Required tasks:
1 > Copy the LM agreement excerpt verbatim from "(l) CONTRACTS. Set" to "with their terms.".
2 > Write the next part of the LM agreement excerpt, starting after its final sentence.

Such returns, reports and information statements are true and
correct in all material respects insofar as they relate to the
activities of LM. On the date of this Agreement, LM is not
delinquent in the payment of any such tax or assessment, and
no deficiencies for any amount of such tax have been proposed
or assessed. Any tax sharing agreement among or between LM
and any affiliate thereof shall be terminated as of the
Closing Date.
(l) CONTRACTS. Set forth on SCHEDULE 4.1(l) hereto is a true and
complete list of all material contracts, agreements or
commitments to which LM is a party or is bound. All such
material contracts, agreements and commitments are valid and
biding on LM in accordance with their terms.
(m) INSURANCE. Set forth on SCHEDULE 4.1(m) hereto is a list of
insurance policies currently maintained by LM in full force
and effect which provide for coverages which are usual and
customary in its business as to amount and scope, and are
adequate to protect LM against any reasonably foreseeable risk
of loss.

Information supplied:
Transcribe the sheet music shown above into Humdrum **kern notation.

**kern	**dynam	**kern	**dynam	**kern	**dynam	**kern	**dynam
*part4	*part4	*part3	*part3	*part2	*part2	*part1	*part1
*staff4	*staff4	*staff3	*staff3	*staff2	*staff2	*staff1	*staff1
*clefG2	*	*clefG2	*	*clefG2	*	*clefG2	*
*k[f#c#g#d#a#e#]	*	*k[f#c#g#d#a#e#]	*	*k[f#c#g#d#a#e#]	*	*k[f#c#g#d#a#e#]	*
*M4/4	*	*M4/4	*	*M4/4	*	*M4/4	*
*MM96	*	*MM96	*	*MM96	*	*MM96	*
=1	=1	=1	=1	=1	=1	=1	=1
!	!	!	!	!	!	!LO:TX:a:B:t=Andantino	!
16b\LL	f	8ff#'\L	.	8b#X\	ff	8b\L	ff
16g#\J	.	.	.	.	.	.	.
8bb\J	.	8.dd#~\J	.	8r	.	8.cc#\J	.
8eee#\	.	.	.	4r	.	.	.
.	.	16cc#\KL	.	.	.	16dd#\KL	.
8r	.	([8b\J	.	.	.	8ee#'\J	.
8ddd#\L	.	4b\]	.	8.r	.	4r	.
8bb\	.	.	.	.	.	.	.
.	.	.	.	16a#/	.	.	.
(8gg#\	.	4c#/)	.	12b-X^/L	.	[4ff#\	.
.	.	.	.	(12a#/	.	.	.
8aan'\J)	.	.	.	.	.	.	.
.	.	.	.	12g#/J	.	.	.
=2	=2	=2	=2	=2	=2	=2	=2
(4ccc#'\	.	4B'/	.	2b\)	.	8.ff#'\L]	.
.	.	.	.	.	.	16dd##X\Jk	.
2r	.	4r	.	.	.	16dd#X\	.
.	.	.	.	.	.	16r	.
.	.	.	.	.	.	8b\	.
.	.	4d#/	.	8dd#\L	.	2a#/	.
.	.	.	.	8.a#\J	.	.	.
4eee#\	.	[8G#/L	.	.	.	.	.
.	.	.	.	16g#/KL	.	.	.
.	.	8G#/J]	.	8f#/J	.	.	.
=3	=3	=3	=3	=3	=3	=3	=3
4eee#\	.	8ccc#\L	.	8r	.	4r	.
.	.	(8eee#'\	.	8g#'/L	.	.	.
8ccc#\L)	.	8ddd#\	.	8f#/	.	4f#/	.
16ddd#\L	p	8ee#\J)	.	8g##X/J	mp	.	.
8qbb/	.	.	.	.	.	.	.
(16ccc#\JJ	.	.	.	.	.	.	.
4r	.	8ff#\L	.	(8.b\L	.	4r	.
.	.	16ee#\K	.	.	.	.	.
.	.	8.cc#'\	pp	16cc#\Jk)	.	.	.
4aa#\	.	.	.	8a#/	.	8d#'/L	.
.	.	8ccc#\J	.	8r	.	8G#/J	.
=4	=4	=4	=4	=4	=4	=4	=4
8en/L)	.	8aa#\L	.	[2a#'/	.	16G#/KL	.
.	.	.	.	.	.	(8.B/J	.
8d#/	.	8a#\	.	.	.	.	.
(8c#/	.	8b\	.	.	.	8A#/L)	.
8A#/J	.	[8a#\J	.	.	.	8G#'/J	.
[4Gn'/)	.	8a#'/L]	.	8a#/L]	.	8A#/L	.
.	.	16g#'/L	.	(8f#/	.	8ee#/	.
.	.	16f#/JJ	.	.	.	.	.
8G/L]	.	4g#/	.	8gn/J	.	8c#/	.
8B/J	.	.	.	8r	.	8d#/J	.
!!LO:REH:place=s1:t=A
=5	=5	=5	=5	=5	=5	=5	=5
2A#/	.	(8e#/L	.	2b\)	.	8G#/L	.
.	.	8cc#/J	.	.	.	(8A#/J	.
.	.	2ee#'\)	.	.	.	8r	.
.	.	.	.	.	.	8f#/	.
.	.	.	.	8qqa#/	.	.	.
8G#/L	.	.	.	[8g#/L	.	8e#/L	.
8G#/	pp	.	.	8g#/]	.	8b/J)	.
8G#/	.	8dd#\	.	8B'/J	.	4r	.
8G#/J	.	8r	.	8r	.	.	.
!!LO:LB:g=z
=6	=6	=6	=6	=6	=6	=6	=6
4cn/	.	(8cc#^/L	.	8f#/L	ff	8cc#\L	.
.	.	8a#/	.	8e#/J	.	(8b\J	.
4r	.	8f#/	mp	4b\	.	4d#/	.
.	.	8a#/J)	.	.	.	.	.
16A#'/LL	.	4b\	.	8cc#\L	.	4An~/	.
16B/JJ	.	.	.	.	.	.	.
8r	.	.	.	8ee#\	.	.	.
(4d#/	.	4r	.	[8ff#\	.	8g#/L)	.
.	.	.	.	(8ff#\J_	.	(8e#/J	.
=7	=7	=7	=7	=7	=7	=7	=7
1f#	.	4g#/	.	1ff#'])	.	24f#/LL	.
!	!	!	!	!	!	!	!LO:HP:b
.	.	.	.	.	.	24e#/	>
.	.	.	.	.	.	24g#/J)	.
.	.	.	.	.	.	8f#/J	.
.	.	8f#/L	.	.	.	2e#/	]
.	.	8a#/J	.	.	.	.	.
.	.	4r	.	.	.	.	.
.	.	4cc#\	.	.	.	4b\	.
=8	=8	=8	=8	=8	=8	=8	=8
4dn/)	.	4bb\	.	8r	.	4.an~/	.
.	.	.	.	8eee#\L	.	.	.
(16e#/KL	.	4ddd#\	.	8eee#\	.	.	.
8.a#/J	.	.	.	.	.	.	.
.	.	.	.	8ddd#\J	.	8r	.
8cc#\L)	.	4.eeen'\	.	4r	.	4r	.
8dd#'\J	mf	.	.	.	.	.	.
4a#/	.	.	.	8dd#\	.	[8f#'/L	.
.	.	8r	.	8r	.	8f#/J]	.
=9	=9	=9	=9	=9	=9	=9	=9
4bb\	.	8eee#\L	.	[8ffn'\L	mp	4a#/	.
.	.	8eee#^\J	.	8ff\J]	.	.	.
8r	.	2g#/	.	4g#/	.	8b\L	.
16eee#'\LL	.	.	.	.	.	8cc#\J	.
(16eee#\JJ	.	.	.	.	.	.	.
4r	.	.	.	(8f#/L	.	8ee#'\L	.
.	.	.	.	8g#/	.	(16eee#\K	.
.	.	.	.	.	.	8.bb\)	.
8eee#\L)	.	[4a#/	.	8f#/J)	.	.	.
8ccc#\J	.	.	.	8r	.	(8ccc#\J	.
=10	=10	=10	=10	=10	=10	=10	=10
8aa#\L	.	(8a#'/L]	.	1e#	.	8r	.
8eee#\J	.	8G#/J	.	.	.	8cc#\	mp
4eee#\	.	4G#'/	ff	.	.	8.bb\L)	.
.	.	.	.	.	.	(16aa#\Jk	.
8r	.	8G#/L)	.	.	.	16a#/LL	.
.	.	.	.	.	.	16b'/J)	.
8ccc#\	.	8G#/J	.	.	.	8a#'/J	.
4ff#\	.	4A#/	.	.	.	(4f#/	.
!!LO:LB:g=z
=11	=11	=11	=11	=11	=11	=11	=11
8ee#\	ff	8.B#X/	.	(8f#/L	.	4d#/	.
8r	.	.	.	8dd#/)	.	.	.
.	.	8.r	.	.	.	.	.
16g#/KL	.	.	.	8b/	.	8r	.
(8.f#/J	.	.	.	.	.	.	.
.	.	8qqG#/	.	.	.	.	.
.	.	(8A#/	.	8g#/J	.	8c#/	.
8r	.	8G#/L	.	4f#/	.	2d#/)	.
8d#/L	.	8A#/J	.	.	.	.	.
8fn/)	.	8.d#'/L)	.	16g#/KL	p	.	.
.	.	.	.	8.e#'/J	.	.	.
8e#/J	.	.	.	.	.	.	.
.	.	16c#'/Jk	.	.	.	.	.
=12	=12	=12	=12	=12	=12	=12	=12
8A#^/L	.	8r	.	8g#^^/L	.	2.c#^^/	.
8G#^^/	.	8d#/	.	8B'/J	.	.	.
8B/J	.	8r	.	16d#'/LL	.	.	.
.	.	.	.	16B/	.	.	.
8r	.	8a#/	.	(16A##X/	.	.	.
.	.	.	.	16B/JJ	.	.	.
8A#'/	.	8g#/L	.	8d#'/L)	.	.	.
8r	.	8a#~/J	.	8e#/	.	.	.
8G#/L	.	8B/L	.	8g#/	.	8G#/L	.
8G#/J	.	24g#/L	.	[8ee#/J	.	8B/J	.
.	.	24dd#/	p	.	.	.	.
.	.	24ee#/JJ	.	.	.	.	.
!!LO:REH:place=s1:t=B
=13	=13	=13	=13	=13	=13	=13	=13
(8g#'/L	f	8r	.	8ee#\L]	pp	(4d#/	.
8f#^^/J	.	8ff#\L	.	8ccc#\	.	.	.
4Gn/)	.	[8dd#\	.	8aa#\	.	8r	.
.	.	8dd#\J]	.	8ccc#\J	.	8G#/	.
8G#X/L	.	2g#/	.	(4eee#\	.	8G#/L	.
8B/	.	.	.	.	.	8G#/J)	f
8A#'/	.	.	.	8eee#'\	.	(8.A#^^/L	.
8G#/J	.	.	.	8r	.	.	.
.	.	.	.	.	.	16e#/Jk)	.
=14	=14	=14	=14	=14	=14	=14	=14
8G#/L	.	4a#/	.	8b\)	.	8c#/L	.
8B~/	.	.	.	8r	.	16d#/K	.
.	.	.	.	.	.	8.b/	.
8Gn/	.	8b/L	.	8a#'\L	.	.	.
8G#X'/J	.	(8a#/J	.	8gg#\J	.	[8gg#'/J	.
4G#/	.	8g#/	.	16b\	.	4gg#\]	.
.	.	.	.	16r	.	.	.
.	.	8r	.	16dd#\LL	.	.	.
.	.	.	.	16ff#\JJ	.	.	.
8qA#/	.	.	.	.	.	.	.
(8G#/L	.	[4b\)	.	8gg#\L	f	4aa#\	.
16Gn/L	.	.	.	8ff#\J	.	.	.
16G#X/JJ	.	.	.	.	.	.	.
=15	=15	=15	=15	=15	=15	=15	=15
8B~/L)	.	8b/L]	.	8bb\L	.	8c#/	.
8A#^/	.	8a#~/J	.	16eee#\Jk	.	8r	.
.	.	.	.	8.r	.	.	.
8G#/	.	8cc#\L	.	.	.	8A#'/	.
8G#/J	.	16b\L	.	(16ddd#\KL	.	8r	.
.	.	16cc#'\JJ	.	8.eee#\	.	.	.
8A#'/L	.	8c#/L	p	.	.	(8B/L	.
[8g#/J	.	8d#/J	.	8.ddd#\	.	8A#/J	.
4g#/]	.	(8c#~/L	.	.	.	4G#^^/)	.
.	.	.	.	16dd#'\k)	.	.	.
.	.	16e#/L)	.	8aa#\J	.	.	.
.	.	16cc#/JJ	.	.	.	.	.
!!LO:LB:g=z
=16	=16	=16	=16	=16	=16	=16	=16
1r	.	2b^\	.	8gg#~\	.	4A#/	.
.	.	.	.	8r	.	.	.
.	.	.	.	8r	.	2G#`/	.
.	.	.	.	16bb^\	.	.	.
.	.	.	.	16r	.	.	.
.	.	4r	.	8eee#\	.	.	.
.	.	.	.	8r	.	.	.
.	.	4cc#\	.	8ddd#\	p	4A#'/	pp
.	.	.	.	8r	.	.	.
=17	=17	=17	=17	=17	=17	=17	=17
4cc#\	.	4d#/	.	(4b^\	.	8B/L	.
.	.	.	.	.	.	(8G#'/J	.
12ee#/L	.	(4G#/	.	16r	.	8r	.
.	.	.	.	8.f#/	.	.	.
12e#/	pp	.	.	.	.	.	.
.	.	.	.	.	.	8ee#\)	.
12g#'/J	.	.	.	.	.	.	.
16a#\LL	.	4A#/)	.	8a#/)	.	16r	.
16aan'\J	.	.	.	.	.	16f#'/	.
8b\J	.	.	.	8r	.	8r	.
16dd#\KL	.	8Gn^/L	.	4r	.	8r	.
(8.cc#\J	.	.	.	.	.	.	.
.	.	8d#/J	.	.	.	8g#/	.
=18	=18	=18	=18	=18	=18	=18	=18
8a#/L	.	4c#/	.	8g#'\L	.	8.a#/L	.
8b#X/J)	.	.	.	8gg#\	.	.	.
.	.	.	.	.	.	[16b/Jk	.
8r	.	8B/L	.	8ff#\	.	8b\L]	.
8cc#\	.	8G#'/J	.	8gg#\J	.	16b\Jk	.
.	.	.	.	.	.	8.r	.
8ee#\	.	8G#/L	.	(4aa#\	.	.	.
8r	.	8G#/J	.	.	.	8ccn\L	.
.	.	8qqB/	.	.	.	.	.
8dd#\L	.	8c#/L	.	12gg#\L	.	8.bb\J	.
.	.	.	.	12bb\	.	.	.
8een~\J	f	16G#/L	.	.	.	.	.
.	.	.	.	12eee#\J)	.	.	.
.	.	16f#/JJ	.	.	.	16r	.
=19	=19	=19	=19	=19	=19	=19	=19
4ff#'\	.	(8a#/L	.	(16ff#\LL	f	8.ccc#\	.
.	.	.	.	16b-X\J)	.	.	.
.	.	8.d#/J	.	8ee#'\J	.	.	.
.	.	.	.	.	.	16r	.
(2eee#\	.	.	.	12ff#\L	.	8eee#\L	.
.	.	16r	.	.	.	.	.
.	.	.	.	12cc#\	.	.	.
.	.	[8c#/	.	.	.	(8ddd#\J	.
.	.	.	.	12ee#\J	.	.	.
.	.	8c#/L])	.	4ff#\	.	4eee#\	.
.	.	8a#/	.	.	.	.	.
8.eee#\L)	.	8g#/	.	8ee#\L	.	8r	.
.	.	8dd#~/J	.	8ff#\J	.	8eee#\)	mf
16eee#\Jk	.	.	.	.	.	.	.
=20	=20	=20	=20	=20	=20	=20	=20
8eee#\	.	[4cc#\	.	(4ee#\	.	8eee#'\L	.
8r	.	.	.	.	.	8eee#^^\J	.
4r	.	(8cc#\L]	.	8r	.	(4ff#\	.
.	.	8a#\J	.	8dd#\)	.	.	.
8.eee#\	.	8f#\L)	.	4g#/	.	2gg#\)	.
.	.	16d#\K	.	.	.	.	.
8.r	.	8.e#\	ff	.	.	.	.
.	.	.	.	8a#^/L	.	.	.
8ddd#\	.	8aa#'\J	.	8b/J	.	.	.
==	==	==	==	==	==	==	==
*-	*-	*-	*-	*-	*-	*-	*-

Answers in order:
1 >
(l) CONTRACTS. Set forth on SCHEDULE 4.1(l) hereto is a true and
complete list of all material contracts, agreements or
commitments to which LM is a party or is bound. All such
material contracts, agreements and commitments are valid and
biding on LM in accordance with their terms.

2 >
(n) OPERATING AUTHORITIES. To the best of its knowledge, LM has
all material operating authorities, governmental certificates,
and licenses, permits, authorizations and approvals (the
"Permits" or, individually, "Permit") required to conduct its
business as presently conducted. Such Permits are set forth
on SCHEDULE 4.1(n). Since LM's inception (i) there has not
been any notice or adverse development regarding such Permits;
(ii) such Permits are in full force and effect; (iii) no
material violations are or have been recorded in respect of
any Permit; and (iv) no proceeding is pending or threatened to
revoke or limit any Permit.
(o) CONTINUATION OF KEY MANAGEMENT. To the best of its knowledge,
LM's key management personnel intend to continue their
employment with LM after the Closing. For purposes of this
subsection 4.1(o), "key management personnel" shall include
Xxxxxxx Xxxxx, Xxxxxx Xxxxxxx, Xxxx Xxxxxx and Xxxx Xxxxxx.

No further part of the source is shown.